[DOCUMENT PASSAGE]
The engines pulsed and suddenly we were all pushed back in our seats as the plane surged forward. "This runway's a little bumpy," Birt said. The plane left the ground with no fanfare other than the excited faces of the passengers, and Birt. His broad grin showed his love for flying, and for introducing it to others. "We're going to level off at 6,500 feet," he said to the student sitting next to him. "I'll get it stable here and then I'll give it over to you."

The student cradled the yoke as though she was afraid to hurt it. At Birt's direction, she turned the yoke gently. The plane turned with it and she smiled, relieved. "Give it a little more," Birt said. "That's good."

The students in the cabin looked out the window at the familiar roads and buildings beneath us. The whirr of the propellers prevented conversation except in shouts. Some snapped photos in the cabin and through the windows. Birt called back, "Everyone feeling OK? Y'all want to do a barrel roll?" The shouts of "Yes" convinced him, and suddenly the horizon shifted. We were upside down and screaming. He was laughing. The horizon flipped again and the world was right side up. We were flattened in our seats, exhilarated and out of breath. We shouted for another one, and he obliged. The world spun beneath us, and nothing had ever been so exciting.

Then it was time to return to Earth. We were 1,500 feet over the A&M campus, and the view was striking. Birt counted off, "Three, two, one - here we go," and the plane turned. We were flying sideways over the Bush Library and feeling some serious G-force. The runway appeared, and that was our landing.

[PROVIDED MATERIAL]
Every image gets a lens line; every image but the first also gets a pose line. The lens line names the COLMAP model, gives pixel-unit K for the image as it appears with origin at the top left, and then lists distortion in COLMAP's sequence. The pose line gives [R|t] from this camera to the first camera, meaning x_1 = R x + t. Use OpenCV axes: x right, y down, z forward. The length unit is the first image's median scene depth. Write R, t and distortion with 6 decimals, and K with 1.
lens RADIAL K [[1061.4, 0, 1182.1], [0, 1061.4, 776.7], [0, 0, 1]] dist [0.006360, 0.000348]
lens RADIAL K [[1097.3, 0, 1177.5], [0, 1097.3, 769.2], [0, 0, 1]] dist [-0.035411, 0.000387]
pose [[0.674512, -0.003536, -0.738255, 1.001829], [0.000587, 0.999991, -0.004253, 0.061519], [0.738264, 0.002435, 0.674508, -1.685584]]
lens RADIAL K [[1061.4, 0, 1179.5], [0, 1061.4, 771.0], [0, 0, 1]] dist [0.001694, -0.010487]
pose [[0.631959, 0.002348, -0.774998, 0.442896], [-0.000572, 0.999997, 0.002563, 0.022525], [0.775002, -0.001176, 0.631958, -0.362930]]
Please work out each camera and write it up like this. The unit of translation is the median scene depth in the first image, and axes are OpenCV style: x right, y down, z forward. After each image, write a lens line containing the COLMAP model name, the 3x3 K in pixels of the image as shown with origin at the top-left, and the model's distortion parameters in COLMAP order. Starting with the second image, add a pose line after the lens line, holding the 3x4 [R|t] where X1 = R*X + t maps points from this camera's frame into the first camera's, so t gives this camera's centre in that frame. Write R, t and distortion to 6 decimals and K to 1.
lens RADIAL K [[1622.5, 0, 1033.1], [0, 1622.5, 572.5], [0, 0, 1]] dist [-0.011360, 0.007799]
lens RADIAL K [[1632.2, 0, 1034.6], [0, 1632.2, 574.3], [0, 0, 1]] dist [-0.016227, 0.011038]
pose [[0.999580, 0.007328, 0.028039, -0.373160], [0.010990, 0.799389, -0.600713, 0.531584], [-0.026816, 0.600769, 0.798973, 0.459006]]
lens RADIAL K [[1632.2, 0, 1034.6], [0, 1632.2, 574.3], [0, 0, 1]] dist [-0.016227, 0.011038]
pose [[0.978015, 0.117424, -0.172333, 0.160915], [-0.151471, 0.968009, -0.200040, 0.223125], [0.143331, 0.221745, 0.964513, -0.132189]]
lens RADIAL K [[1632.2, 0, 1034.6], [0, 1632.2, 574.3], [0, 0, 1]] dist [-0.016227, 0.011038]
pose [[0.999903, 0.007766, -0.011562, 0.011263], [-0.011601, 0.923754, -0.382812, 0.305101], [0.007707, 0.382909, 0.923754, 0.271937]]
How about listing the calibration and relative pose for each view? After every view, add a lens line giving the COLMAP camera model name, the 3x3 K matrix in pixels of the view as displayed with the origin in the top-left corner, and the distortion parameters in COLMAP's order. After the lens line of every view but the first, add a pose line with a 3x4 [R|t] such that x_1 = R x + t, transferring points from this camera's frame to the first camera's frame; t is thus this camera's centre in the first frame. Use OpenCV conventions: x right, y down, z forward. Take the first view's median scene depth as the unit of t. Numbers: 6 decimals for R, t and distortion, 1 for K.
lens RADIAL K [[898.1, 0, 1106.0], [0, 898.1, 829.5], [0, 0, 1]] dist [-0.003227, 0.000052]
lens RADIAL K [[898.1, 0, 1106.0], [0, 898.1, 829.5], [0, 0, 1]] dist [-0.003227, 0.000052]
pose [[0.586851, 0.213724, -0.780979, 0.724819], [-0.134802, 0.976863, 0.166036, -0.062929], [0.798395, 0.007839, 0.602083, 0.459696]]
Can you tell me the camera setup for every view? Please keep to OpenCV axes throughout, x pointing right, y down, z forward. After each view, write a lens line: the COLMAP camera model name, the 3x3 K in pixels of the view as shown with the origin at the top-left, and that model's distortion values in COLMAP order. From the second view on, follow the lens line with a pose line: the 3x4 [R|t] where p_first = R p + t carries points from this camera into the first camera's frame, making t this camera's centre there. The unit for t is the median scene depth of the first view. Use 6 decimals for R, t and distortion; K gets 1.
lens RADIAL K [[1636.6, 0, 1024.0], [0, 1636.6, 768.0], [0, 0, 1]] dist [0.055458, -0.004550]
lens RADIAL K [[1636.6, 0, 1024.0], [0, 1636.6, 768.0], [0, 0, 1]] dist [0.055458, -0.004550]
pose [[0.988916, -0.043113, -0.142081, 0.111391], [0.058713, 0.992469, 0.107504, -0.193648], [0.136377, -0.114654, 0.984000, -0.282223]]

[THINGS TO DO]
**1)** In the flight story, at what altitude did Birt say the plane would level off?
**2)** List every part of the plane mentioned in the flight story.
**3)** Carry on the flight story, starting after its final sentence.

[TASK-BY-TASK ANSWERS]
**1)** 6,500 feet

**2)** engines, seats, yoke, cabin, windows, propellers

**3)**
Capt. Tomas Cantu greeted us on the runway. "You feeling OK?" he said. We were. He runs the Marine Corps Flight Orientation Program, the program that put us in the air. He's mainly interested in finding people who want to be Marines. "It's a calling," he said. Cantu has been in the Marines for 14 years, and he said he still loves it. "It was the best decision I ever made in my life," Cantu said. He gestured toward the clipped black hair on his head. "The hair, well, you can't do nothing about it." "It was unbelievable," Elizabeth Mitts, a sophomore general studies major said. "It was just such an adrenaline rush." Mitts said she's keeping her options open about being a Marine, but the experience of being in the cockpit was "beyond words."

Cantu said he has heard that from students before. He brings the program to A&M every semester. "People that come to this program don't have to be in the Corps," he said. Only 15 percent of the officers in the Marines were ever in an ROTC program, he said, and a person's major doesn't matter. "We've got pilots who are music majors. We've got pilots who are history majors," Cantu said. "We've got Marines from all walks of life."

Cantu was a kinesiology major in college. "I train snipers. I do intelligence with the Marine Corps," Cantu said. "Never in my wildest dreams did I think I'd be doing what I'm doing now."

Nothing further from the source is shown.